▶ [Required action]
Which lines below fall between the one containing "and the portfolio" and the one containing "Central Academy of"? Repeat them exactly, counting both of those lines, and add nothing else.

▶ [Data for review]
_ _ _ _ _
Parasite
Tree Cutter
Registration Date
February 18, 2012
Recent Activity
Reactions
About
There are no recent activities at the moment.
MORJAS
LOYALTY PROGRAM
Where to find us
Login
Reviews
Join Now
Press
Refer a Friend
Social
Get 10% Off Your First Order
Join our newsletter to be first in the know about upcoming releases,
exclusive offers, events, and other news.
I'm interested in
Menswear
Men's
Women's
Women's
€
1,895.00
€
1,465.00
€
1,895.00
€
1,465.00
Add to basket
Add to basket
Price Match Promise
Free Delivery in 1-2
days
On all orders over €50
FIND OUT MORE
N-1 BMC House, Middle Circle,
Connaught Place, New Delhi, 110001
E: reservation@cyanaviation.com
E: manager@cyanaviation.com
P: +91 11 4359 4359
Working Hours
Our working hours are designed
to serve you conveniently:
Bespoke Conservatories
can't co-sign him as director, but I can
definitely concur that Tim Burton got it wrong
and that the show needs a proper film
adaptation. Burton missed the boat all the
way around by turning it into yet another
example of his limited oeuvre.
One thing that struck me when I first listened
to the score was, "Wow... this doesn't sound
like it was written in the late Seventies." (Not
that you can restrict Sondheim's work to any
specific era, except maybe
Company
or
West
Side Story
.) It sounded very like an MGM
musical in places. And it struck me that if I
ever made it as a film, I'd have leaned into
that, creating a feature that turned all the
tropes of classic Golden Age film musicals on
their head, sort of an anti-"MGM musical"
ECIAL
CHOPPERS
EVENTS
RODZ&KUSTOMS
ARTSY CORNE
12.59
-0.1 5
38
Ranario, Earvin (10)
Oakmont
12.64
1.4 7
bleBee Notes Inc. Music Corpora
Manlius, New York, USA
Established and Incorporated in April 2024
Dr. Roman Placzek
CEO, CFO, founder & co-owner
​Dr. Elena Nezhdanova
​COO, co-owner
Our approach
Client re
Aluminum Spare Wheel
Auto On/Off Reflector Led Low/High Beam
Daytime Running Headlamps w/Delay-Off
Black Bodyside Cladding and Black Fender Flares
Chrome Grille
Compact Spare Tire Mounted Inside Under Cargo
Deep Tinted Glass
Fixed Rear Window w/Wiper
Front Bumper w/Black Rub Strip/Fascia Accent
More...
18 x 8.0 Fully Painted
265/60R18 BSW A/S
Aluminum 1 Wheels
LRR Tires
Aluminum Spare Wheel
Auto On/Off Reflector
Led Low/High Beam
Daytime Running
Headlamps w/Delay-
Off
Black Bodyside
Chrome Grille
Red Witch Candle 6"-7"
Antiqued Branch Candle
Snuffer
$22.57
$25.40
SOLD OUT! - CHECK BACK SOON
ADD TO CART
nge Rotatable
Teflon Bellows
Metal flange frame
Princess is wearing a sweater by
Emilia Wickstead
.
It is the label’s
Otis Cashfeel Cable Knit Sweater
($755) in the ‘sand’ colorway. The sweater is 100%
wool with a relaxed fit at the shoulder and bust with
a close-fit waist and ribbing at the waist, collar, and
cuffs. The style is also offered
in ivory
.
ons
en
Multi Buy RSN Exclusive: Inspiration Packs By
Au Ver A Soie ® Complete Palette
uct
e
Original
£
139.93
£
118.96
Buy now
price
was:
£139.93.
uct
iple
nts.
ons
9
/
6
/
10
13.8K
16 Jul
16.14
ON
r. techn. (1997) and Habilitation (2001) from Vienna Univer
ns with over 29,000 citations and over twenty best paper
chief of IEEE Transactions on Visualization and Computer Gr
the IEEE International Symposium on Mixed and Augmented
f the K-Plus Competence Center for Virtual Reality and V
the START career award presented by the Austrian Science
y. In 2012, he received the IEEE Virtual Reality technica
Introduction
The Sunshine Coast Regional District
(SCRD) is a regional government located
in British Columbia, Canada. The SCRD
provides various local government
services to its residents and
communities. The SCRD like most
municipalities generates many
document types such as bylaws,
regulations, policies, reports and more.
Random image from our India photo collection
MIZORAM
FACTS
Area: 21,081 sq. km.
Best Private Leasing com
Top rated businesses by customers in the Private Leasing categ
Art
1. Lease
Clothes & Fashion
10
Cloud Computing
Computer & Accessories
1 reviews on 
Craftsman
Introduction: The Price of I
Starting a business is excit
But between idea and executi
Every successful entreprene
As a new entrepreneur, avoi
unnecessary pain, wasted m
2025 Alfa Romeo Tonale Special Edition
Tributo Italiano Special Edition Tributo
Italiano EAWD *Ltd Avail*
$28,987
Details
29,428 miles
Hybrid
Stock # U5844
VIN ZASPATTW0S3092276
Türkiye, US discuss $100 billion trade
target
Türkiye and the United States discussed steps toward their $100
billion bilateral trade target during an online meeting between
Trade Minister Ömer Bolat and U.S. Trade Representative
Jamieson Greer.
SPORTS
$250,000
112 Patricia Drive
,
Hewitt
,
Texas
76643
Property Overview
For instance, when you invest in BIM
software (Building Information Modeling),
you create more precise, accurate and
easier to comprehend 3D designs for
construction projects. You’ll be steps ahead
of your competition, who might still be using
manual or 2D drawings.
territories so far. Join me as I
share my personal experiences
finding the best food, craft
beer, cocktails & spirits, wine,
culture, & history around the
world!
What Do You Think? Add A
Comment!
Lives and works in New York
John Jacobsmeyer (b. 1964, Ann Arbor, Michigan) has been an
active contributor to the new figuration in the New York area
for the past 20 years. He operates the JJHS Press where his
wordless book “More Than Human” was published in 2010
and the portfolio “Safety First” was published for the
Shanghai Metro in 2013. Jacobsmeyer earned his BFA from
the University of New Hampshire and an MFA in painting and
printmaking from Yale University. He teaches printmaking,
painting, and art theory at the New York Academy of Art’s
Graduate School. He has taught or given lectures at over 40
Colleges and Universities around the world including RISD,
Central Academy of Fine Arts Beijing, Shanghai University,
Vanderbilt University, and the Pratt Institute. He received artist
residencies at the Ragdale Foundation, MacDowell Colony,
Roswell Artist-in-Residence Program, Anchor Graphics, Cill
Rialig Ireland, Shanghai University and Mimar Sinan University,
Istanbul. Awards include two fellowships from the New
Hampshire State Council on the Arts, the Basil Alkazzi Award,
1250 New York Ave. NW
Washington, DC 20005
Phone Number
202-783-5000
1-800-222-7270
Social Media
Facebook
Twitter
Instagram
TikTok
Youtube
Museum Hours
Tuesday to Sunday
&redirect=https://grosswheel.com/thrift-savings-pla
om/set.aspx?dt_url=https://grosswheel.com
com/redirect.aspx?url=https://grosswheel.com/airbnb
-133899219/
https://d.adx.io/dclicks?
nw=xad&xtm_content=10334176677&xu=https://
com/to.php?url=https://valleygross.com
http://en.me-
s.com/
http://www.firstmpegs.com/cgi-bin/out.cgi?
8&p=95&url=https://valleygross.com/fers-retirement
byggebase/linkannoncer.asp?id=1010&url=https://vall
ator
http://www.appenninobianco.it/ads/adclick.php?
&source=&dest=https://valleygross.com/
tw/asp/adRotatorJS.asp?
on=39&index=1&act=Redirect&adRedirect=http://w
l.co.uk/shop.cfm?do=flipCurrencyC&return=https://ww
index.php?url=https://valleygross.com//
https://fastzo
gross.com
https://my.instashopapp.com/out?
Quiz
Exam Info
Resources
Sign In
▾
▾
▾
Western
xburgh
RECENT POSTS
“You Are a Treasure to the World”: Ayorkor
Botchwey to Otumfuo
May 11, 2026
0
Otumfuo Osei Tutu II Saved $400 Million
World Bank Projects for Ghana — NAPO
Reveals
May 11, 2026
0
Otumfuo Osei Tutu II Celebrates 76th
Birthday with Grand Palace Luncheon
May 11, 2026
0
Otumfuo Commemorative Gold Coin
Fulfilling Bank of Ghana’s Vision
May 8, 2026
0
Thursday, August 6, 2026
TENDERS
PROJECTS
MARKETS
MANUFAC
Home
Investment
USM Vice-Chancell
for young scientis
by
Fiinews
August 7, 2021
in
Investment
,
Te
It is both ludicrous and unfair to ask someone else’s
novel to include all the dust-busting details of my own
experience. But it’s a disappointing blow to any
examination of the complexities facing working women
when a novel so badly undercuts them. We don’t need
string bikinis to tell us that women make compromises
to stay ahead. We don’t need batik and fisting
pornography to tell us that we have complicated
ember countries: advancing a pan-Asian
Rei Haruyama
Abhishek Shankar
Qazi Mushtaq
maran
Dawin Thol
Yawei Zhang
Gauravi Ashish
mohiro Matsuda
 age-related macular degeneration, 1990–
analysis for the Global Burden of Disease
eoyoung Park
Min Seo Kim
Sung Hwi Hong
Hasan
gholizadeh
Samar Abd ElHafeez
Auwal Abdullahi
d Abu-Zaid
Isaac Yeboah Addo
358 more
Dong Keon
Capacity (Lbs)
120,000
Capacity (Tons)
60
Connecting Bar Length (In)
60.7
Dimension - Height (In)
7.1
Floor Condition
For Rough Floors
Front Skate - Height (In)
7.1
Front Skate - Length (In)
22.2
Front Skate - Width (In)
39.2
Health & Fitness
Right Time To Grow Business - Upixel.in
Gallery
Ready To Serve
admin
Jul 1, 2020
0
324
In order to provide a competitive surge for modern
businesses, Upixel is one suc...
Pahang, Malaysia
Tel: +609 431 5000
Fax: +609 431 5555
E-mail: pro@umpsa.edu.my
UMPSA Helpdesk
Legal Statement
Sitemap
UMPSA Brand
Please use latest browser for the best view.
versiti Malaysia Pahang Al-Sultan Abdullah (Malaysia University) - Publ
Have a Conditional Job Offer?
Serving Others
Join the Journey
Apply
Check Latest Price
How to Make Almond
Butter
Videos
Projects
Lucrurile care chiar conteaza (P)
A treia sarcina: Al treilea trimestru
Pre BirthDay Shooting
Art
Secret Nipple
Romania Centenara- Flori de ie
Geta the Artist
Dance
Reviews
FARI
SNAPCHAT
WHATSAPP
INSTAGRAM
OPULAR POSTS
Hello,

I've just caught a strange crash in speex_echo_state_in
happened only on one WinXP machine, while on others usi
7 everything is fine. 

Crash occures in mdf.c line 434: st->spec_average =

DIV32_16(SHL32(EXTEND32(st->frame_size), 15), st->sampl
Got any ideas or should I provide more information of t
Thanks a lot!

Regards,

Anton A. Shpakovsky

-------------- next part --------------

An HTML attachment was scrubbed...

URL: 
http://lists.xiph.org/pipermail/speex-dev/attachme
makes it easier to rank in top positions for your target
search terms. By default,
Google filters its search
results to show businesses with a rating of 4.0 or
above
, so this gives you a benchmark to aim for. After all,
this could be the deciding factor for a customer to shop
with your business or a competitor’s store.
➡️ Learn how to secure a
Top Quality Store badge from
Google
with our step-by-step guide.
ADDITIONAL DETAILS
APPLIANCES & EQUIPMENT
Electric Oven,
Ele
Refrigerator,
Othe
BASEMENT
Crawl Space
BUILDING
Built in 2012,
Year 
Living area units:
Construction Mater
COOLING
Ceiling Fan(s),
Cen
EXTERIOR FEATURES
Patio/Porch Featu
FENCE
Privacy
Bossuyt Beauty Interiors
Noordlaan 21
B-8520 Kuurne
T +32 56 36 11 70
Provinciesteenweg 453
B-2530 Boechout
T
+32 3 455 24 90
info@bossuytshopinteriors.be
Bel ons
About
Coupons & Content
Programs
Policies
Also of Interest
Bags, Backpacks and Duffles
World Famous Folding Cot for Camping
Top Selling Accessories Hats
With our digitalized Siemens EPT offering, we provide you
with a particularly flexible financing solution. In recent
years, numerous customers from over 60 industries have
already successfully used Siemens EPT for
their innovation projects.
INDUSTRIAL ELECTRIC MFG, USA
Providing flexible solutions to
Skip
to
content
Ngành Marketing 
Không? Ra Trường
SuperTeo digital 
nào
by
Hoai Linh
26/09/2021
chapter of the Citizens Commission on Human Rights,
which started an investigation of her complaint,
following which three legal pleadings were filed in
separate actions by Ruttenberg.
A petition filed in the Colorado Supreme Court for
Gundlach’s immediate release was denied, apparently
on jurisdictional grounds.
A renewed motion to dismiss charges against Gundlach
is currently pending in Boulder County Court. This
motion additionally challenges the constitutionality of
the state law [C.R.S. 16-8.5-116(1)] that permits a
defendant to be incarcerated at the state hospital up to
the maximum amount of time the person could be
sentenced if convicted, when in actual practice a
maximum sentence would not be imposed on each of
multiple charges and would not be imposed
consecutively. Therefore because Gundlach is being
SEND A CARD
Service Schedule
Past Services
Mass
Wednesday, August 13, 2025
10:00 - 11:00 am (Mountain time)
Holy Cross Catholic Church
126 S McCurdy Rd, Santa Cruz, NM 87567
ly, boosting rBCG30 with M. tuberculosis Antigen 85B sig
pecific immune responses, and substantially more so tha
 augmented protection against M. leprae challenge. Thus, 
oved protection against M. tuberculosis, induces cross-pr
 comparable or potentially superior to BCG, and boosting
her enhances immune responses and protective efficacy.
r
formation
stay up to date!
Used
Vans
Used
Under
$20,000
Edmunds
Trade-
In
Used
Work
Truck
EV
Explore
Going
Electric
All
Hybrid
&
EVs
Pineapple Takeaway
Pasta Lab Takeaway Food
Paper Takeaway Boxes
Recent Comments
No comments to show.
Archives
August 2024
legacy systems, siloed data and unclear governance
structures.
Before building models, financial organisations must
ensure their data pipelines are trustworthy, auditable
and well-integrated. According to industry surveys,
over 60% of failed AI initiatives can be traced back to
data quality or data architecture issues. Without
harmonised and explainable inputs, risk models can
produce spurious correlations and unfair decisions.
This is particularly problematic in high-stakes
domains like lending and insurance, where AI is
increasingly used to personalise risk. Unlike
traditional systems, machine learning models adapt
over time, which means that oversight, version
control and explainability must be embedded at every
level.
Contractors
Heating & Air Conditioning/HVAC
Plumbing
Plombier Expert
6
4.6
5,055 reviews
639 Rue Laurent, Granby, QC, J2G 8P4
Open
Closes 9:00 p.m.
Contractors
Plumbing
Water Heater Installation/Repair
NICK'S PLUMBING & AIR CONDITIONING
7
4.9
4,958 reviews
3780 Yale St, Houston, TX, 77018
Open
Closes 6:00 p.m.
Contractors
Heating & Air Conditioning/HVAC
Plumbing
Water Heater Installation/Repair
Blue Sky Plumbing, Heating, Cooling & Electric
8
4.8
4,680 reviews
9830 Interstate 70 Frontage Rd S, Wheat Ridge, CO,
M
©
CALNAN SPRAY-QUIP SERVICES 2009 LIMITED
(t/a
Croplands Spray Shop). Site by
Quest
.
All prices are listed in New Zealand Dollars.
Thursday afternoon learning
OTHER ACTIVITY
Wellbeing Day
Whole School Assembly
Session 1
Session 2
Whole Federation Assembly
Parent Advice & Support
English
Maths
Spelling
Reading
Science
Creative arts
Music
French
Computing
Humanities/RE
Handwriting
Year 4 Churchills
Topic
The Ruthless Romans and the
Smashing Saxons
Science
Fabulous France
_ _ _ _ _
▶ [Answer to this task]
and the portfolio “Safety First” was published for the
Shanghai Metro in 2013. Jacobsmeyer earned his BFA from
the University of New Hampshire and an MFA in painting and
printmaking from Yale University. He teaches printmaking,
painting, and art theory at the New York Academy of Art’s
Graduate School. He has taught or given lectures at over 40
Colleges and Universities around the world including RISD,
Central Academy of Fine Arts Beijing, Shanghai University,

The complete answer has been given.